Let's start off with the basic principals of a wiki. The original C2 wiki covers the basics of why wikis work pretty well. Of particular note is the following:
"Wiki is not WysiWyg. It's an intelligence test of sorts to be able to edit a wiki page. It's not rocket science, but it doesn't appeal to the VideoAddicts. If it doesn't appeal, they don't participate, which leaves those of us who read and write to get on with rational discourse."
So when I tell you that jotspot is a so called WYSIWYG wiki you would be right to be suspicious! After all ,we all know the kind of crap that WYSIWYG generators generally produce (see MS Frontpage!). But I was willing to give Jotspot a go. Well, here are some of the improvements jotspot has made to the concept of the wiki:
- Quick and simple to create new page.
- Jotspot improves this experience by assuming you perhaps want to create a spreadsheet every time you try to create a new page.

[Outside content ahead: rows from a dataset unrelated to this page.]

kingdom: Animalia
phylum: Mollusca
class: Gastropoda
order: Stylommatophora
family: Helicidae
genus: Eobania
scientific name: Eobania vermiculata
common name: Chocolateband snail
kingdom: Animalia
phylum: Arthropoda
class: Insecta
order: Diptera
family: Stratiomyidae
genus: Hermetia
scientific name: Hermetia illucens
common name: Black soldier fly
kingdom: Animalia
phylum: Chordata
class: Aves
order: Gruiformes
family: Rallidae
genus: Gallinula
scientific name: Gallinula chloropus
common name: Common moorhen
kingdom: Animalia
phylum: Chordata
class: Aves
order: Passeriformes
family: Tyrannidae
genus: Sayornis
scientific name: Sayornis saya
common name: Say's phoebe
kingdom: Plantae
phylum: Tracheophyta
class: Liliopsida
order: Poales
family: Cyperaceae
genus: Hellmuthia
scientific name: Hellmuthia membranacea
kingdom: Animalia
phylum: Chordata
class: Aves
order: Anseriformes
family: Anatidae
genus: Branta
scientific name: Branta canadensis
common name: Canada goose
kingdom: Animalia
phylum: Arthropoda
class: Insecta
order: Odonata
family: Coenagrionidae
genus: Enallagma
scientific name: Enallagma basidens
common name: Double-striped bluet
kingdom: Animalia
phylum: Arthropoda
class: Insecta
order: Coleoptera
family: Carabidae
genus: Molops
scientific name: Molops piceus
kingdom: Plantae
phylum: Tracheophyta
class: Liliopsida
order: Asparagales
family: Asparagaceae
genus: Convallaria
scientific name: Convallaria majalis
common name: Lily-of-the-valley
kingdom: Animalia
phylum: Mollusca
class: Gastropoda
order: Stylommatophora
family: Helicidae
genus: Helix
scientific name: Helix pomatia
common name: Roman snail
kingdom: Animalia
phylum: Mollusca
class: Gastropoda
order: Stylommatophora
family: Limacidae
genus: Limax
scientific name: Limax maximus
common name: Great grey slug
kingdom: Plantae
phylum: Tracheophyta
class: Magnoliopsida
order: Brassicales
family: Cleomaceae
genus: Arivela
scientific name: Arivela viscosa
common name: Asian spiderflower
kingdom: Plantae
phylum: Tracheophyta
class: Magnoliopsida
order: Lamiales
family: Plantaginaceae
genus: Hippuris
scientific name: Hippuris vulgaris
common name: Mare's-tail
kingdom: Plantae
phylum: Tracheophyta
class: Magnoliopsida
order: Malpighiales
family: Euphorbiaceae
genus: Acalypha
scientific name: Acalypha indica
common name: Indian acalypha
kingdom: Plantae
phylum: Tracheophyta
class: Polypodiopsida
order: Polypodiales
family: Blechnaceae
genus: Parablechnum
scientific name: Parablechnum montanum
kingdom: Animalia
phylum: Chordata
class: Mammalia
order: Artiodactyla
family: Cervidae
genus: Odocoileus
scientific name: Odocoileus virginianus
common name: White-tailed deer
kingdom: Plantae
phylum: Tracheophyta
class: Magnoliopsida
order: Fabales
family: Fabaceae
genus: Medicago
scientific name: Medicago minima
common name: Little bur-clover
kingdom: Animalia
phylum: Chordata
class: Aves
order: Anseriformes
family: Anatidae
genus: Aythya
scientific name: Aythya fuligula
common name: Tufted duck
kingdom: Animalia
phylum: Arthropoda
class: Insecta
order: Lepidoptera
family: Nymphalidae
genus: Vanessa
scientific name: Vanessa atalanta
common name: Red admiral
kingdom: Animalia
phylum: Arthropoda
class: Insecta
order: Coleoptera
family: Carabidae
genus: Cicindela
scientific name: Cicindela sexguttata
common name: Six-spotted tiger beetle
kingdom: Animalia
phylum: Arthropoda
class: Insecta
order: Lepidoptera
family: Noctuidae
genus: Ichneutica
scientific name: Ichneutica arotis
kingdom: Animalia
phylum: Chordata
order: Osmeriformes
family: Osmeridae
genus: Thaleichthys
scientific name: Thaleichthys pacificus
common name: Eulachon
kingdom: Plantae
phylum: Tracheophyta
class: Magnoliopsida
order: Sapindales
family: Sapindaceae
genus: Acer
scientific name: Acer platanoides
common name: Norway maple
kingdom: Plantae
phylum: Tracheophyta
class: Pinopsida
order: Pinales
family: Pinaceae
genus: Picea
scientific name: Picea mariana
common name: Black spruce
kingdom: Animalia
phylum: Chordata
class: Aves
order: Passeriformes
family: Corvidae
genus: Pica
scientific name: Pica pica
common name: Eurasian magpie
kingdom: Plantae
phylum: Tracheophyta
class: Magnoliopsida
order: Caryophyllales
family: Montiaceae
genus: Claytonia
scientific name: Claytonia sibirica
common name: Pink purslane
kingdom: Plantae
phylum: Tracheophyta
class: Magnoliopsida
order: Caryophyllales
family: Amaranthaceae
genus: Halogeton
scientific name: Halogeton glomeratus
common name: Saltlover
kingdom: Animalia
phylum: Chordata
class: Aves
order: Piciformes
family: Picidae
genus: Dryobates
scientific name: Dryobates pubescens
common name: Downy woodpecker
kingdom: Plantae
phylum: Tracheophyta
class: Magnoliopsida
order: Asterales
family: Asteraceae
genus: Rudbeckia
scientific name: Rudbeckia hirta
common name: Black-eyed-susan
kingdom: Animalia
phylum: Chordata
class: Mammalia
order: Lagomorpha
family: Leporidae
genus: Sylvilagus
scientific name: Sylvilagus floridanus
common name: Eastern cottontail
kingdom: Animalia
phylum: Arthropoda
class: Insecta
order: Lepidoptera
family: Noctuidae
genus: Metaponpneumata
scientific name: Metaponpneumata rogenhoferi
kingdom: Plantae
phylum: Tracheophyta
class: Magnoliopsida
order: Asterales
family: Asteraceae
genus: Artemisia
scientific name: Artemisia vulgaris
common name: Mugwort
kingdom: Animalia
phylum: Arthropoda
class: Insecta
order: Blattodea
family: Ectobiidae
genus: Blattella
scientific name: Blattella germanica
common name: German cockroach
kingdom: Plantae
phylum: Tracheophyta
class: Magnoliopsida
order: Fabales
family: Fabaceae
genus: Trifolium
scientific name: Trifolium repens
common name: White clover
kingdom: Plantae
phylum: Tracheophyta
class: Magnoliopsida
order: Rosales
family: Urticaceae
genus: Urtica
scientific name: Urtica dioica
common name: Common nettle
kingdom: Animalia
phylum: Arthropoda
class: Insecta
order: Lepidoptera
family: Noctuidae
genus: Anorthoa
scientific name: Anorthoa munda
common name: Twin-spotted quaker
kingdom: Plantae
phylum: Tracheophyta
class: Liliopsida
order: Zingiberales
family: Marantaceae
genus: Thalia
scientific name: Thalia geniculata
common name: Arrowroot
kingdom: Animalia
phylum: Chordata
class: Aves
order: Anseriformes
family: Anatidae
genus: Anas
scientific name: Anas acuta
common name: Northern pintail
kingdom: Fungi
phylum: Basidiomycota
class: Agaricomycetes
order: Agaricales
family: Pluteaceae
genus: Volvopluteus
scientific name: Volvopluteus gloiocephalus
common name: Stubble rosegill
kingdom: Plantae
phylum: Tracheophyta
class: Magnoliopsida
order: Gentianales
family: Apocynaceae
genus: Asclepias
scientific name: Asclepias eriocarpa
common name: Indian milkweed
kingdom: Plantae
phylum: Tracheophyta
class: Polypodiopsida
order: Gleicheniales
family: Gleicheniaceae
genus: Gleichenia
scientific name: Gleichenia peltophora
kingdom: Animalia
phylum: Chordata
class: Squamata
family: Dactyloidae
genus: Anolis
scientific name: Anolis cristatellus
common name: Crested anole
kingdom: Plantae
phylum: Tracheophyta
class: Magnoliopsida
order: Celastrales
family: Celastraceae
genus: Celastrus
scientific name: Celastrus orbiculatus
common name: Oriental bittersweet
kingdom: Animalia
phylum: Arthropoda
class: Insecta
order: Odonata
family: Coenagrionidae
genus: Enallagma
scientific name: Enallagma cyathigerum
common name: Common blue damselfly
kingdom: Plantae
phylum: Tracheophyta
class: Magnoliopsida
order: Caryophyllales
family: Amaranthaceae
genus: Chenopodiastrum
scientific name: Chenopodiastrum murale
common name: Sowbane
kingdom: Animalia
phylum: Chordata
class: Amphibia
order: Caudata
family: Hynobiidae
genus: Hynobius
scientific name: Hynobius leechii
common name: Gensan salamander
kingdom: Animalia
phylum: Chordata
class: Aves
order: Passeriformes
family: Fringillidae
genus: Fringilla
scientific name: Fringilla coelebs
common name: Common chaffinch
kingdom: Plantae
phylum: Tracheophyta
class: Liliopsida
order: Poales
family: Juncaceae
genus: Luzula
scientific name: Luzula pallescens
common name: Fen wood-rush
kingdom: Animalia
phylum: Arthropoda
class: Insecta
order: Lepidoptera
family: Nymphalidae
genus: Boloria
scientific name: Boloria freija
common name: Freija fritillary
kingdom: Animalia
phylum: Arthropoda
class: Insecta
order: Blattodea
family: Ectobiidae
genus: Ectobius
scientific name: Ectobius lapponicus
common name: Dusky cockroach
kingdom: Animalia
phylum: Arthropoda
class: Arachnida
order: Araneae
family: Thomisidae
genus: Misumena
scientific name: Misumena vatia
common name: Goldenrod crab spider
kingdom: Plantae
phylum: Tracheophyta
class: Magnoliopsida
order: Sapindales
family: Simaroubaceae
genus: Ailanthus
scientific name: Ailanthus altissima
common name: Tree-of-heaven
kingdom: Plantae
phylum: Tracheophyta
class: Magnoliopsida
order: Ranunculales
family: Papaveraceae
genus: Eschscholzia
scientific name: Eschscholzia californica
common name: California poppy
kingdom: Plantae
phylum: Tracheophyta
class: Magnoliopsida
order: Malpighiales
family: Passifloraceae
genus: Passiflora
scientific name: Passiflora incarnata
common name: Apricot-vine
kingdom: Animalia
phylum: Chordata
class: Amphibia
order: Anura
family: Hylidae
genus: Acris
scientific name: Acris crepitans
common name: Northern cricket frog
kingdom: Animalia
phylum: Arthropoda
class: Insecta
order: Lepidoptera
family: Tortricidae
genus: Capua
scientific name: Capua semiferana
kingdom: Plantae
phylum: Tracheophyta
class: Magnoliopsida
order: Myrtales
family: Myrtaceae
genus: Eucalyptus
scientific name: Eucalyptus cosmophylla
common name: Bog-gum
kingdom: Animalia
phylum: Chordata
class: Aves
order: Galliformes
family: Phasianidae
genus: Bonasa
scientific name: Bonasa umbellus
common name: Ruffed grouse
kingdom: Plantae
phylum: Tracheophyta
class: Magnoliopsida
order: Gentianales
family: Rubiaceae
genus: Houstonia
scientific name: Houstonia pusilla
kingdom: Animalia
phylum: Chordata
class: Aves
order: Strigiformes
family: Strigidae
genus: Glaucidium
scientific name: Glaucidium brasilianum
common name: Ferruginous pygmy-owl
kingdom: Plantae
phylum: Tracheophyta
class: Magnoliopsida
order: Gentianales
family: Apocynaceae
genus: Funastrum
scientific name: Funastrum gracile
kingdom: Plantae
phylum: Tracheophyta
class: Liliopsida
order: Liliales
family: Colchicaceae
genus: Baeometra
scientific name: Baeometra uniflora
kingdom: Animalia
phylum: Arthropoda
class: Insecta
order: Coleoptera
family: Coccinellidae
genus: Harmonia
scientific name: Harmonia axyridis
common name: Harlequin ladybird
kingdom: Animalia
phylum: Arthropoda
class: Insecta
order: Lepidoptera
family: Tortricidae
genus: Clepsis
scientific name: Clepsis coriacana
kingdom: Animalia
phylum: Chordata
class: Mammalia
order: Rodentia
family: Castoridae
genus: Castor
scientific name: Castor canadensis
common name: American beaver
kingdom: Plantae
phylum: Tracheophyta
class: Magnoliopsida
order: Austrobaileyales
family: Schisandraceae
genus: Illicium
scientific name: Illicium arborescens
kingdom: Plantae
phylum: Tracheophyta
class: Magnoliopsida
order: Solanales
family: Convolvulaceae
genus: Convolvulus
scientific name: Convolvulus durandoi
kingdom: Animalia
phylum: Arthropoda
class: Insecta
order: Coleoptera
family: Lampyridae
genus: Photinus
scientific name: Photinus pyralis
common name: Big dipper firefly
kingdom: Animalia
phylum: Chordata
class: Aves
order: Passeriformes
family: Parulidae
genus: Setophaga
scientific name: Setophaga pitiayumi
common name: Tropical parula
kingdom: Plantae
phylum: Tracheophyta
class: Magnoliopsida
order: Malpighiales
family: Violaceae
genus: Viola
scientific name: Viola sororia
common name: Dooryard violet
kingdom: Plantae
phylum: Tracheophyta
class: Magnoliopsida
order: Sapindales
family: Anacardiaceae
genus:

- Wiki-syntax is not WYSIWYG
- Jotspot improves on this experience by defaulting you to WYSIWYG rather than wiki syntax this enables lazy users to mess up your wiki markup very quickly.
- Better still, using the default WYSIWYG often actually breaks the pages so they can no longer be edited in normal markup mode. Ever. Genius.
- Original wikis used a simple textarea for input.
- Jotspot improves on this with Web2.0 goodies such as pages that keep refreshing for no reason and sucking all your CPU.
- Jotspot also uses a javascript pulldown menu instead of a button, just to edit in markup mode! This is both annoying and broken in some browsers.
- The usual form page doesn't appear in the history, so no navigating back and fore. Instead when you click back you get an annoying javascript popup telling you maybe you didn't want to move off the page because you will lose everything. Which indeed you will.
Finally I'd just like to share some of my favourite random jotspot errors:
Additional information:
com.s3.script.lib.JotLibException: function filterBadHTML: parameter html: no value specified.